Hotel-hotel berbintang yang ada di pusat kota Pontianak adalah:
- Hotel Aston (*4), Jl. Gajah Mada
- Hotel Mercure (*4), Jl. A. Yani
- Hotel Grand Mahkota (*4), Jl. Sidas
- Hotel Kapuas Palace (*3), Jl. Imam Bonjol
- Hotel Santika (*3), Jl. Diponegoro
- Hotel Orchardz Gajah Mada (*3), Jl. Gajah Mada
- Hotel Orchardz A. Yani (*3), Jl. Perdana
- Hotel Kini (*3), Jl. Nusa Indah I
- Hotel Peony (*3), Jl. Gajah Mada
- Hotel Star (*3), Jl. Gajah Mada
- Hotel Gajah Mada (*3), Jl. Gajah Mada
- Hotel Garuda (*3), Jl. Tanjung Pura & Jalan Pahlawan
- Hotel Kapuas Dharma (*2), Jl. Imam Bonjol
- Hotel Merpati (*2), Jl. Imam Bonjol
- Hotel Grand Kartika (*2), Jl. Rahadi Oesman
- Hotel Borneo, Jl. Merdeka
- Hotel Orient, Jl. Tanjungpura
- Hotel Queen, Jl. Hijas
- Hotel 2000, Jl. Gajah Mada
- Hotel 95, Jl. Imam Bonjol
Transportasi
Udara
Kota Pontianak melalui Bandar Udara Internasional Supadio terhubung dengan beberapa kota di Indonesia, seperti Jakarta, Batam, Surabaya, Semarang, dan Yogyakarta. Selain itu bandara ini juga mempunyai penerbangan internasional langsung ke Kuching, Kota Kinabalu, Singapura dan Brunei Darusalam. Dari Pontianak juga dapat dilayani penerbangan perintis ke kota kabupaten di Kalimantan Barat seperti Ketapang dan Putussibau. Bandar Udara Supadio terletak di luar Kota Pontianak tepatnya di Kecamatan Sungai Raya, Kabupaten Kubu Raya.
Laut dan Sungai
Pelabuhan Pontianak dapat melayani kapal-kapal barang maupun penumpang. Dahulu melalui dermaga ini sering melayani kapal penumpang menuju Jakarta, Ketapang, Landak, Sanggau, dan Putussibau.
Darat
Sistem transportasi darat Kota Pontianak dilayani oleh minibus
angkutan kota yang biasa disebut oplet, taksi, dan beberapa rute
dilayani oleh bus kota. Sebagian besar rute dalam kota dilayani oleh
oplet yang menghubungkan beberapa terminal. Untuk keberangkatan jalan
darat ke luar kota dilayani di Terminal Batulayang.
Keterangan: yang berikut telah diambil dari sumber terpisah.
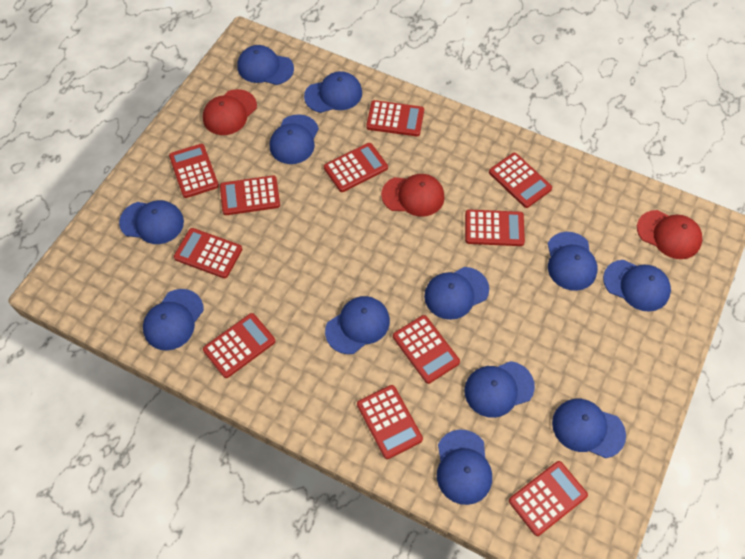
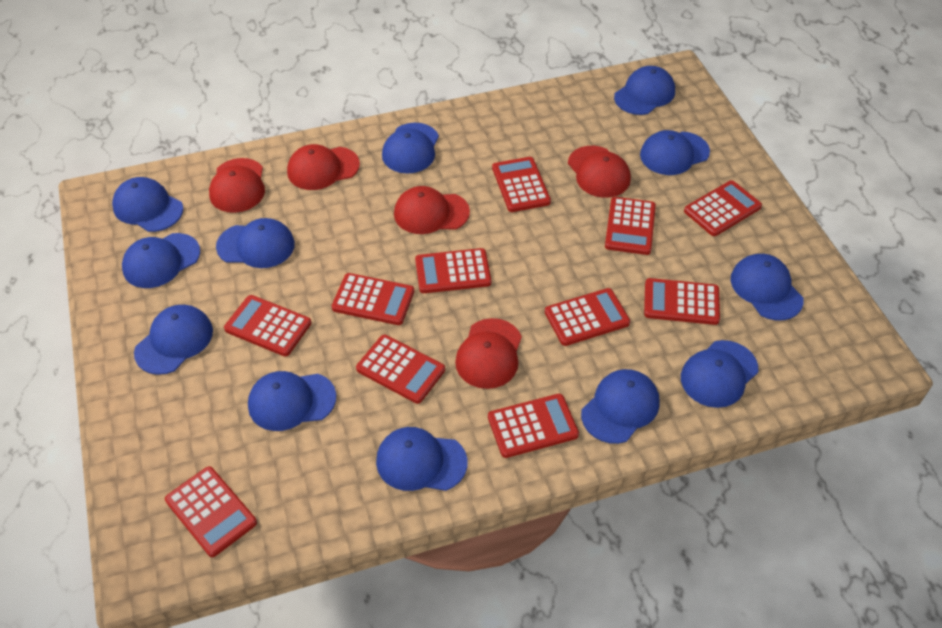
red cap: 3 -> 5

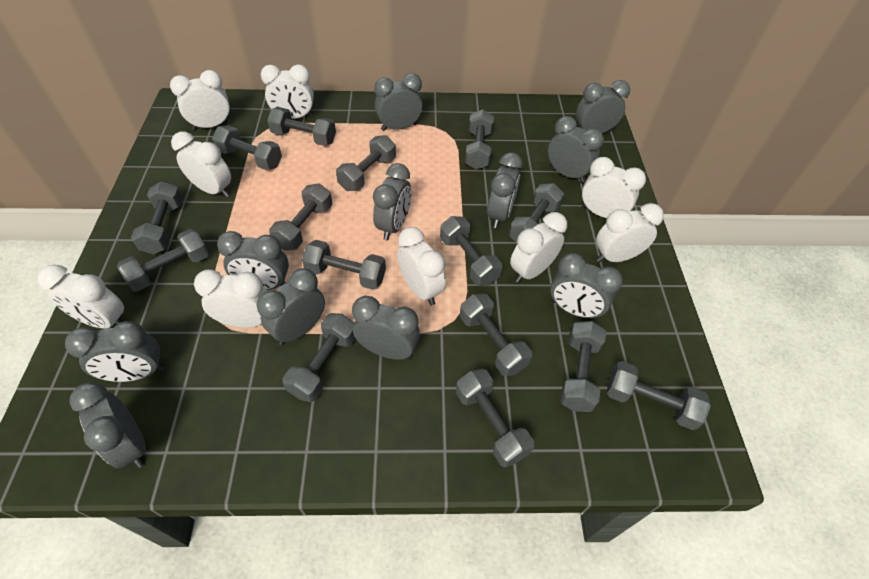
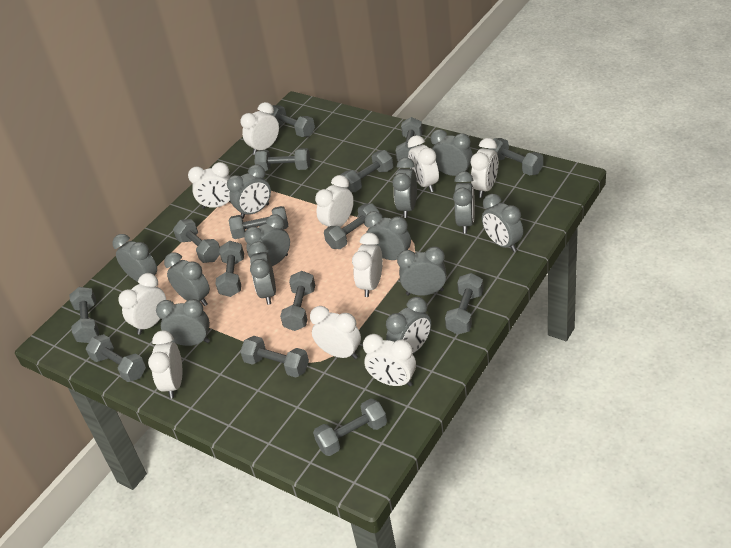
grey clock: 11 -> 13
white clock: 9 -> 10

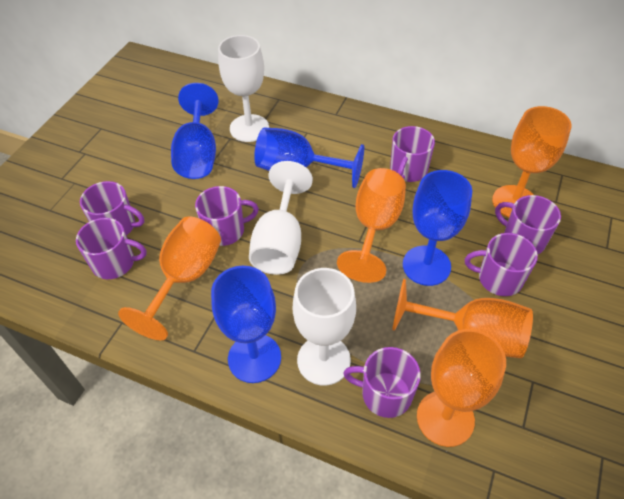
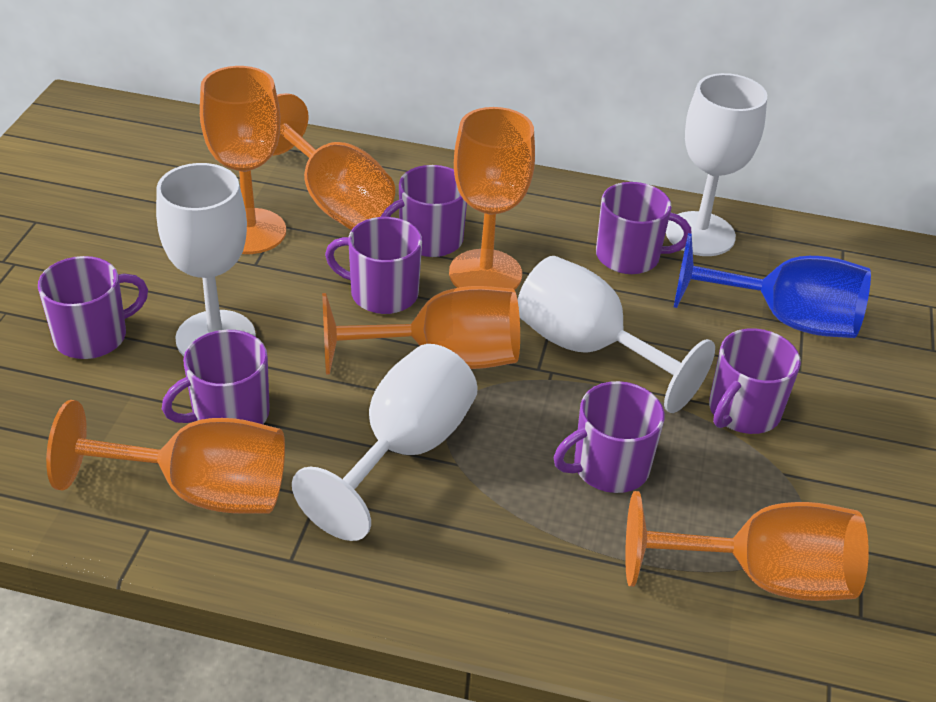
blue goblet: 4 -> 1
orange goblet: 5 -> 6
white goblet: 3 -> 4

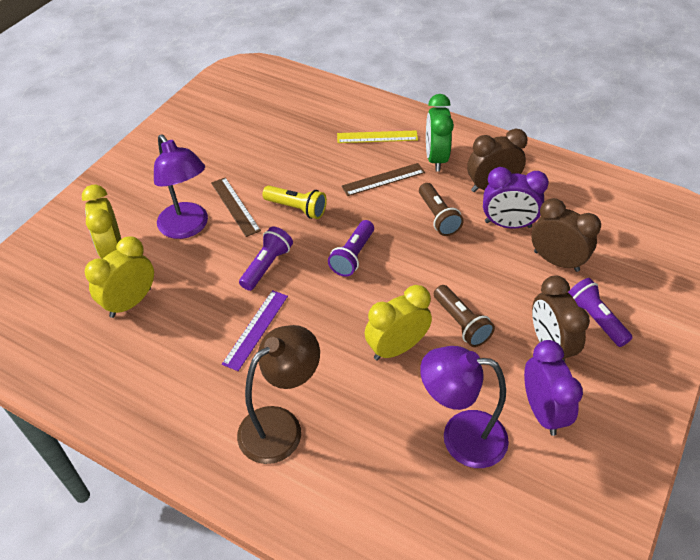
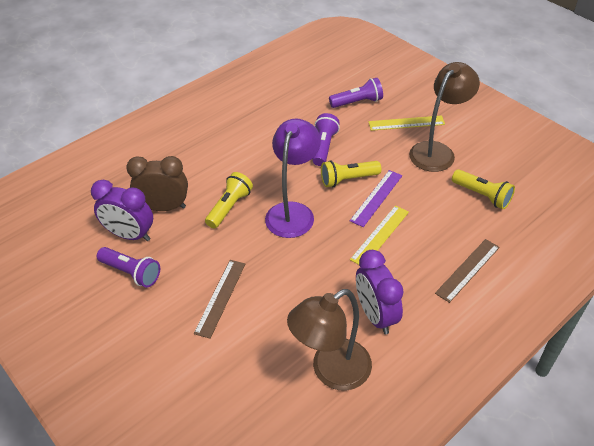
brown clock: 3 -> 1
brown flashlight: 2 -> 0
brown lamp: 1 -> 2
green clock: 1 -> 0
purple lamp: 2 -> 1
yellow clock: 3 -> 0
yellow flashlight: 1 -> 3
yellow ruler: 1 -> 2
Melalui jalan darat pula dilayani bus antar negara, yakni ke Kuching dan ke Brunei. Bus ini disediakan oleh berbagai penyedia layanan, termasuk DAMRI. Transportasi darat ke Malaysia menjadi mungkin melalui Jalan Lintas Kalimantan. Layanan imigrasi Indonesia-Malaysia dilaksanakan di Entikong, Kabupaten Sanggau.